We would all prefer dealing with abstractions which have a large horizontal and vertical adequacy (i.e. they have all we need, and do it great), and no horizontal and vertical cost (i.e. they don't constrain us in the parts of the application where we don't need those abstractions and they are easy to set up). But more often than not, abstractions tend to be costly, and bring questionable benefits in narrow situations.

What does all that have to do with ORMs?

ORMs have a small horizontal cost but a considerable vertical cost.

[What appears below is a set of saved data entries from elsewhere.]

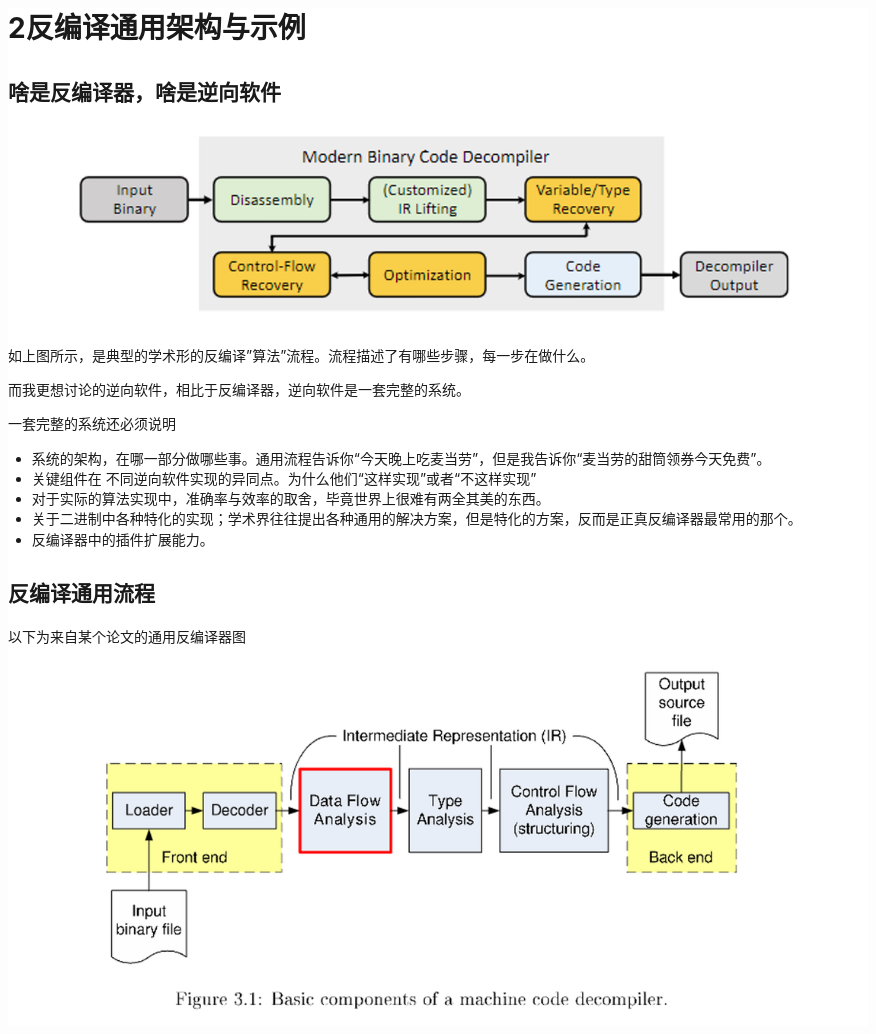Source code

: # 2反编译通用架构与示例



## 啥是反编译器，啥是逆向软件

<figure><img src="../.gitbook/assets/image.png" alt=""><figcaption></figcaption></figure>

如上图所示，是典型的学术形的反编译”算法”流程。流程描述了有哪些步骤，每一步在做什么。

而我更想讨论的逆向软件，相比于反编译器，逆向软件是一套完整的系统。

一套完整的系统还必须说明

* 系统的架构，在哪一部分做哪些事。通用流程告诉你“今天晚上吃麦当劳”，但是我告诉你“麦当劳的甜筒领券今天免费”。
* 关键组件在 不同逆向软件实现的异同点。为什么他们“这样实现”或者“不这样实现”
* 对于实际的算法实现中，准确率与效率的取舍，毕竟世界上很难有两全其美的东西。
* 关于二进制中各种特化的实现；学术界往往提出各种通用的解决方案，但是特化的方案，反而是正真反编译器最常用的那个。
* 反编译器中的插件扩展能力。

## 反编译通用流程

以下为来自某个论文的通用反编译器图

<figure><img src="../.gitbook/assets/image (1).png" alt=""><figcaption></figcaption></figure>
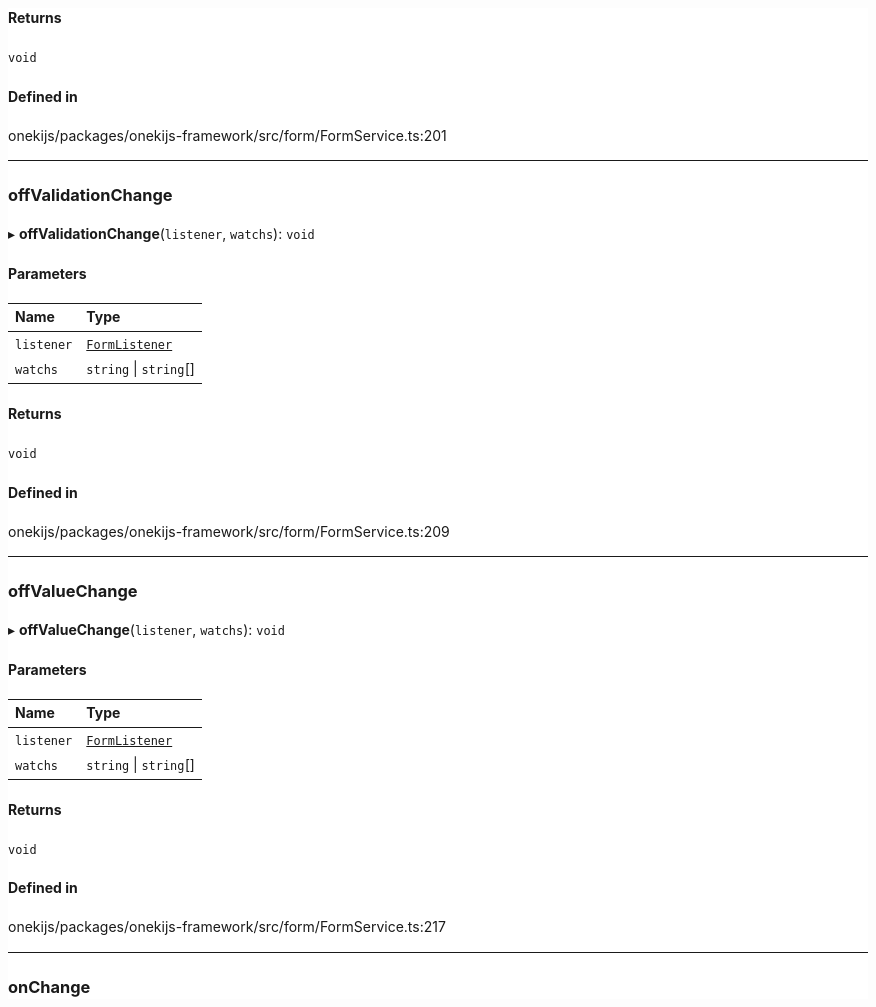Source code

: #### Returns

`void`

#### Defined in

onekijs/packages/onekijs-framework/src/form/FormService.ts:201

___

### offValidationChange

▸ **offValidationChange**(`listener`, `watchs`): `void`

#### Parameters

| Name | Type |
| :------ | :------ |
| `listener` | [`FormListener`](../types/FormListener.md) |
| `watchs` | `string` \| `string`[] |

#### Returns

`void`

#### Defined in

onekijs/packages/onekijs-framework/src/form/FormService.ts:209

___

### offValueChange

▸ **offValueChange**(`listener`, `watchs`): `void`

#### Parameters

| Name | Type |
| :------ | :------ |
| `listener` | [`FormListener`](../types/FormListener.md) |
| `watchs` | `string` \| `string`[] |

#### Returns

`void`

#### Defined in

onekijs/packages/onekijs-framework/src/form/FormService.ts:217

___

### onChange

Small horizontal cost: high quality ORMs such as Entity Framework do know how to avoid impacting your whole application; they restrict themselves to the areas where you want them to be, and even make it possible for you to bypass them when you need to.
Considerable vertical cost: ORMs are complex. LINQ to SQL was simple, but not very powerful. With power, comes complexity, as Entity Framework shows us. You can do a lot, but there is a learning curve for that. WCF was another great example: very powerful, it could lead you to hours of head banging and desperate StackOverflow browsing.

As for their adequacy:

As the horizontal adequacy grows, the vertical cost grows too. This is the consequence of the fact that ORMs are a leaky abstraction: they do tend to let you do lots of things, but in order to do those things, you have to know well the underlying technology (in this case, SQL and the database), and, in addition, you have to learn how such or such thing is implemented in the ORM itself. For instance, if I need to optimize a slow search on a table containing lots of rows, not only do I need to know what indexes are and how to use them, but I also need to find how to tell to Entity Framework to put an index on a specific column.
The vertical adequacy could be good for very narrow situations: the simple ones, the academic ones. Selecting all products where a price is between this and that? Can do that. As soon as one starts moving to more complex situations, the vertical adequacy decreases, and in more and more cases, you'll find that it's just easier to write the SQL query by hand than to tweak your favorite ORM.

I would love an ORM which could figure how to store the data, be able to cross the boundaries of SQL and move to databases such as MongoDB or Redis as well. I would love it to analyze the data and the requests and determine how the schema should be optimized based on the current usage. I would love simply telling: “Hey, ORM, please store this object for me” or “Hey, ORM, could you tell me all the records of this type for the last two weeks” and never have to look under the hood. Unfortunately, this isn't happening soon.

What happens soon is that ORMs stay among the great tools which do a great job in specific situations, for specific projects. As I don't develop in Assembler, because Java or Python compilers do a much better job for me, I hardly see myself writing SQL by hand for an ordinary business application. But there are cases where you need to dive into Assembler because you need specific performance optimizations, and there are cases where you need to write SQL by hand. During my career, it appeared that none of my projects led me to write Assembler code, and that nearly every project I did led me to hand-made SQL. Possibly developers working on embedded software do use Assembler and don't write SQL. YMMV.